§ **What the task requires**
This exercise asks for every line of the material that includes the word "shows".
*** Opening of Material provided ***
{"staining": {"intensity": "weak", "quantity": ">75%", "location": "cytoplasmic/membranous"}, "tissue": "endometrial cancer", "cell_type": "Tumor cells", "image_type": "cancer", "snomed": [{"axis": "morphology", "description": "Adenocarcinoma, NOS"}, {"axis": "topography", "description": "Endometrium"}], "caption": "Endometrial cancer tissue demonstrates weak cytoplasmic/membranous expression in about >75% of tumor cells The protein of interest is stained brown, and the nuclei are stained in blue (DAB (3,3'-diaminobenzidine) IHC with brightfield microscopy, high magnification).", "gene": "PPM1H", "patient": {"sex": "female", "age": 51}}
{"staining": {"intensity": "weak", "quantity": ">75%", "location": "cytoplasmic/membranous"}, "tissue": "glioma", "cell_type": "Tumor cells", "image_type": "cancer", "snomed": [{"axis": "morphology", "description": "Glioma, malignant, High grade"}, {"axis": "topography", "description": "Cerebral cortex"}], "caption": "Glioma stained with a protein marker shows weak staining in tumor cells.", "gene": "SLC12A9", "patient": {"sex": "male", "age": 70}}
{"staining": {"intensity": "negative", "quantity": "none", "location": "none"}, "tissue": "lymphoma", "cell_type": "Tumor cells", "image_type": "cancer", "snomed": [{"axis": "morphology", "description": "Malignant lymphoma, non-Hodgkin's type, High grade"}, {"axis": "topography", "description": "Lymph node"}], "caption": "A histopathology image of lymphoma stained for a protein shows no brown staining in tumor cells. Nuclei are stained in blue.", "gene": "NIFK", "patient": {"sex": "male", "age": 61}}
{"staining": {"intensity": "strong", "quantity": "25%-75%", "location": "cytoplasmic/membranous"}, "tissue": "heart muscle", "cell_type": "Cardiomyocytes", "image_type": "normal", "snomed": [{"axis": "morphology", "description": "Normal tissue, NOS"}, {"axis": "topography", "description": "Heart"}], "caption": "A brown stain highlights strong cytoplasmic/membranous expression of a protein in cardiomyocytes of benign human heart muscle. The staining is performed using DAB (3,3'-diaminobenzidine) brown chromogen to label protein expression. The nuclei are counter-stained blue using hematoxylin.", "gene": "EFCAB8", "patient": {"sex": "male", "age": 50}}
*** Close of Material provided ***
§ **Written reply**
{"staining": {"intensity": "weak", "quantity": ">75%", "location": "cytoplasmic/membranous"}, "tissue": "glioma", "cell_type": "Tumor cells", "image_type": "cancer", "snomed": [{"axis": "morphology", "description": "Glioma, malignant, High grade"}, {"axis": "topography", "description": "Cerebral cortex"}], "caption": "Glioma stained with a protein marker shows weak staining in tumor cells.", "gene": "SLC12A9", "patient": {"sex": "male", "age": 70}}
{"staining": {"intensity": "negative", "quantity": "none", "location": "none"}, "tissue": "lymphoma", "cell_type": "Tumor cells", "image_type": "cancer", "snomed": [{"axis": "morphology", "description": "Malignant lymphoma, non-Hodgkin's type, High grade"}, {"axis": "topography", "description": "Lymph node"}], "caption": "A histopathology image of lymphoma stained for a protein shows no brown staining in tumor cells. Nuclei are stained in blue.", "gene": "NIFK", "patient": {"sex": "male", "age": 61}}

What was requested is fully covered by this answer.